Why each option matters

Answer the question above first, then reveal the full breakdown to understand why each option is right or wrong.

Correct answer & explanation

Selection bias

Selection bias (B) occurs when the training data does not represent the true customer population, e.g., using only data from a specific time period or region, leading to a model that fails to generalize. Measurement bias (C) arises from systematic errors in how features are recorded, such as inconsistent data collection methods across customer segments, which can skew predictions and harm fairness.

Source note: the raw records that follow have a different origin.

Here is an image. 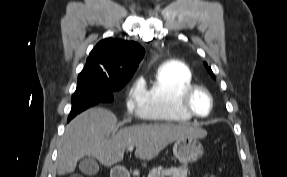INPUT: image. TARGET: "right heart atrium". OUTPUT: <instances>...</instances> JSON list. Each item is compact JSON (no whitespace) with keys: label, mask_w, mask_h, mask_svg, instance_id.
<instances>
[{"label":"right heart atrium","mask_w":287,"mask_h":177,"mask_svg":"<svg viewBox=\"0 0 287 177\" xmlns=\"http://www.w3.org/2000/svg\"><path fill=\"white\" fill-rule=\"evenodd\" d=\"M146 93V86L143 79L138 78L130 85L126 95V106L131 111L140 114V108Z\"/></svg>","instance_id":"obj_1"}]
</instances>
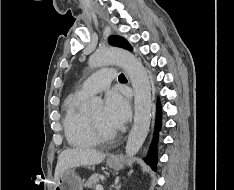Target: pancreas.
Returning a JSON list of instances; mask_svg holds the SVG:
<instances>
[{
	"instance_id": "obj_1",
	"label": "pancreas",
	"mask_w": 234,
	"mask_h": 190,
	"mask_svg": "<svg viewBox=\"0 0 234 190\" xmlns=\"http://www.w3.org/2000/svg\"><path fill=\"white\" fill-rule=\"evenodd\" d=\"M103 177L99 174H93L89 177L88 181L84 184L86 188L95 187Z\"/></svg>"
}]
</instances>
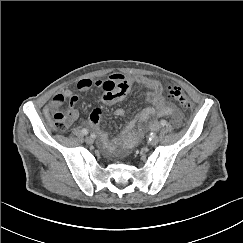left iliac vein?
I'll return each mask as SVG.
<instances>
[{"mask_svg": "<svg viewBox=\"0 0 243 243\" xmlns=\"http://www.w3.org/2000/svg\"><path fill=\"white\" fill-rule=\"evenodd\" d=\"M158 142H159V138H158L157 136H155L153 139H151V140L149 141V145H151V146H155V145L158 144Z\"/></svg>", "mask_w": 243, "mask_h": 243, "instance_id": "4c4485c4", "label": "left iliac vein"}]
</instances>
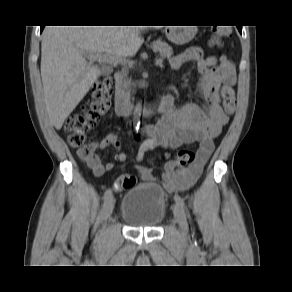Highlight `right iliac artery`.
Here are the masks:
<instances>
[{"label":"right iliac artery","mask_w":292,"mask_h":292,"mask_svg":"<svg viewBox=\"0 0 292 292\" xmlns=\"http://www.w3.org/2000/svg\"><path fill=\"white\" fill-rule=\"evenodd\" d=\"M112 196V190L107 189L104 193L103 200L106 202Z\"/></svg>","instance_id":"obj_1"}]
</instances>
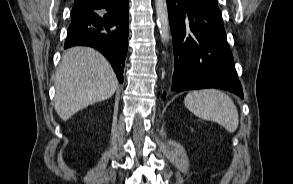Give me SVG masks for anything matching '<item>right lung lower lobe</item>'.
I'll return each mask as SVG.
<instances>
[{"label": "right lung lower lobe", "mask_w": 293, "mask_h": 184, "mask_svg": "<svg viewBox=\"0 0 293 184\" xmlns=\"http://www.w3.org/2000/svg\"><path fill=\"white\" fill-rule=\"evenodd\" d=\"M128 0H101L75 4L65 48L90 46L111 63L120 83L128 50Z\"/></svg>", "instance_id": "98d812e1"}]
</instances>
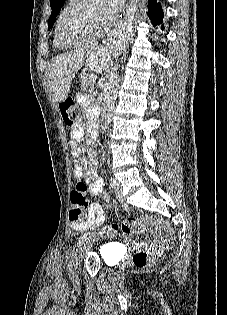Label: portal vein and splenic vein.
I'll return each mask as SVG.
<instances>
[{"label":"portal vein and splenic vein","mask_w":227,"mask_h":315,"mask_svg":"<svg viewBox=\"0 0 227 315\" xmlns=\"http://www.w3.org/2000/svg\"><path fill=\"white\" fill-rule=\"evenodd\" d=\"M96 79H97V76H96V75H92V76H91V80H90V81L95 82V81H96Z\"/></svg>","instance_id":"obj_1"}]
</instances>
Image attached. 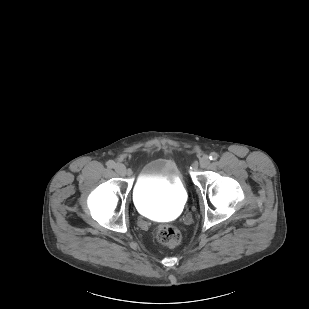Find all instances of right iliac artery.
<instances>
[{"label":"right iliac artery","mask_w":309,"mask_h":309,"mask_svg":"<svg viewBox=\"0 0 309 309\" xmlns=\"http://www.w3.org/2000/svg\"><path fill=\"white\" fill-rule=\"evenodd\" d=\"M106 165L108 168H114L115 162L113 160H109L107 161Z\"/></svg>","instance_id":"right-iliac-artery-1"}]
</instances>
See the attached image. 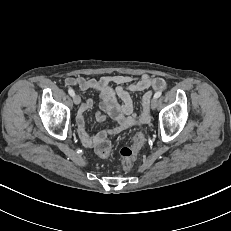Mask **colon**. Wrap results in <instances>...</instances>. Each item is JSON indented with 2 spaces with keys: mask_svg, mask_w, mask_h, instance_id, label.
<instances>
[{
  "mask_svg": "<svg viewBox=\"0 0 231 231\" xmlns=\"http://www.w3.org/2000/svg\"><path fill=\"white\" fill-rule=\"evenodd\" d=\"M146 140L145 133L142 130H138L132 140L131 146L123 147L120 151L122 158V165L125 171L132 168L139 150L142 148ZM96 151L102 158H108L111 155V143L107 138H104L96 145Z\"/></svg>",
  "mask_w": 231,
  "mask_h": 231,
  "instance_id": "5ec220e1",
  "label": "colon"
}]
</instances>
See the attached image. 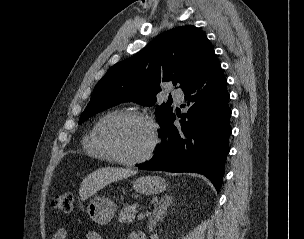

Key principle: Answer the scenario, not the keyword: identify the specific constraint before choosing the most familiar-sounding option.

Answer analysis

Option-by-option breakdown

For each option: why learners choose it and why it is or isn't the right answer here.

  • Algorithmic bias

    Why it's wrong here

    Algorithmic bias is a consequence of biased data or design, not a type of data bias.

  • Selection bias

    Why this is correct

    Selection bias arises when the sample is not representative of the population, leading to skewed predictions.

    Clue confirmation

    The clue word "most likely" in the question point toward this answer.

    Related concept

    Read the scenario before looking for a memorised answer.

  • Measurement bias

    Why this is correct

    Measurement bias occurs when data collection methods systematically misrepresent true values.

    Clue confirmation

    The clue word "most likely" in the question point toward this answer.

    Related concept

    Read the scenario before looking for a memorised answer.

  • Sampling bias

    Why it's wrong here

    Sampling bias is a subset of selection bias; the question expects distinct types.

  • Confirmation bias

    Why it's wrong here

    Confirmation bias is a human tendency, not a data bias.

Common exam traps

Common exam trap: answer the scenario, not the keyword

CompTIA often tests the distinction between data-level biases (selection, measurement) and human cognitive biases (confirmation bias), so candidates mistakenly pick confirmation bias because it sounds plausible in a data science context.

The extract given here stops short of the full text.